Object matching data:
═══

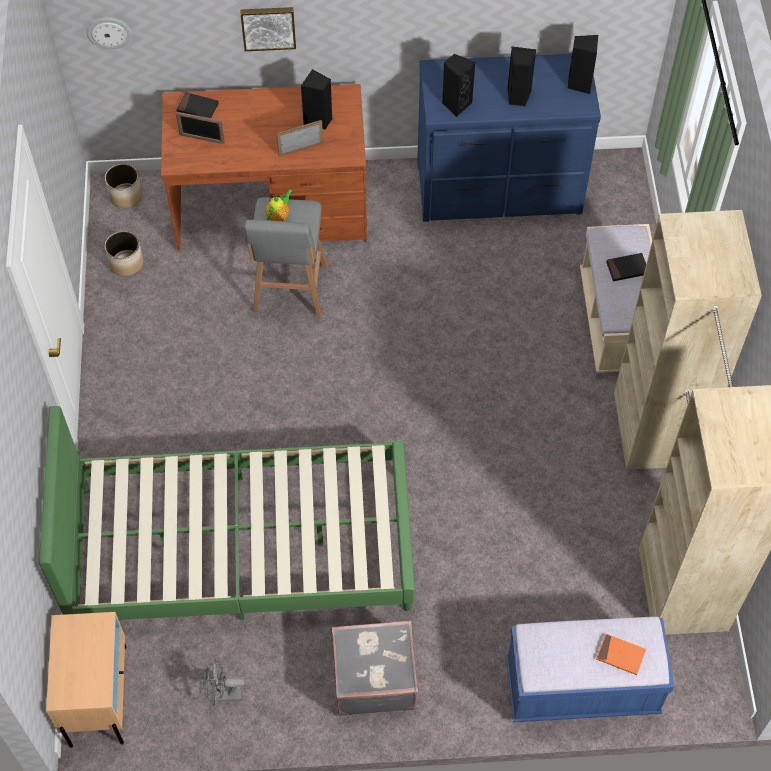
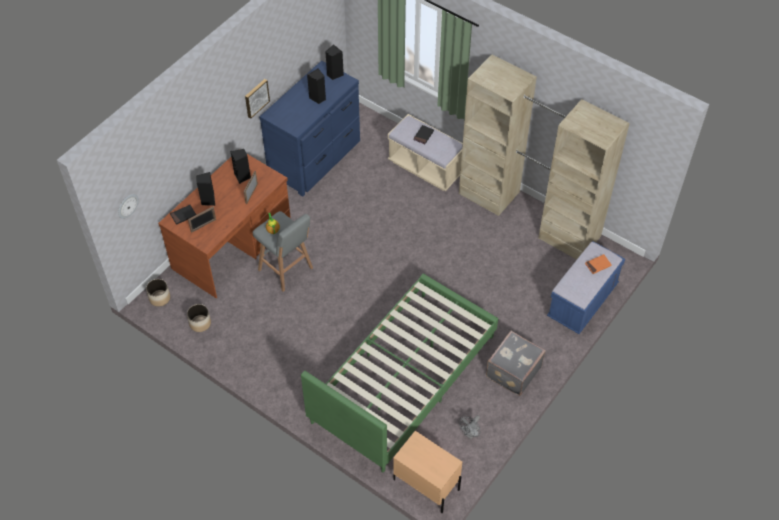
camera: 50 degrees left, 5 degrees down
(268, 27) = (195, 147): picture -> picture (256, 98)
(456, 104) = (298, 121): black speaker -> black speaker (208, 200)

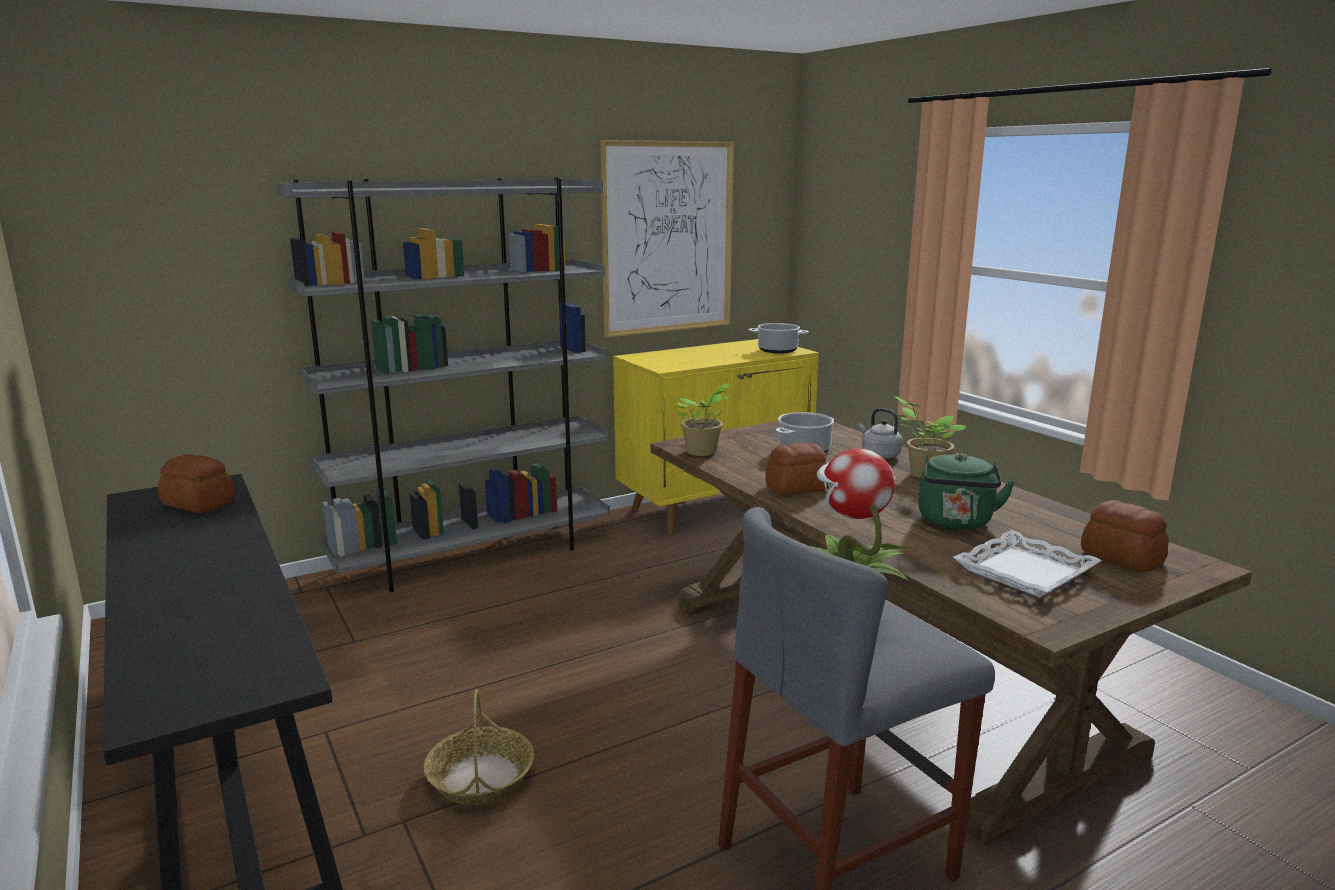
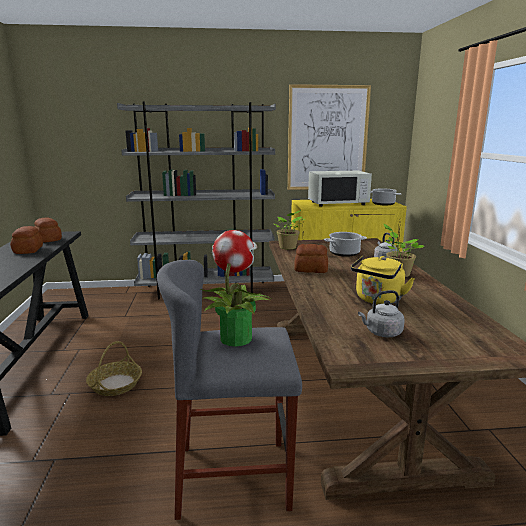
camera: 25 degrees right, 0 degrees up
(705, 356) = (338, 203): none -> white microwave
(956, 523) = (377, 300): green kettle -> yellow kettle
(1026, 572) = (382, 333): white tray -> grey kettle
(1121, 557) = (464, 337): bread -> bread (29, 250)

═══

**What to produce:** Take the entries above and set them down exactly, minus the pictures.

**Task output:**
camera: 50 degrees left, 5 degrees down
(268, 27) = (195, 147): picture -> picture (256, 98)
(456, 104) = (298, 121): black speaker -> black speaker (208, 200)

camera: 25 degrees right, 0 degrees up
(705, 356) = (338, 203): none -> white microwave
(956, 523) = (377, 300): green kettle -> yellow kettle
(1026, 572) = (382, 333): white tray -> grey kettle
(1121, 557) = (464, 337): bread -> bread (29, 250)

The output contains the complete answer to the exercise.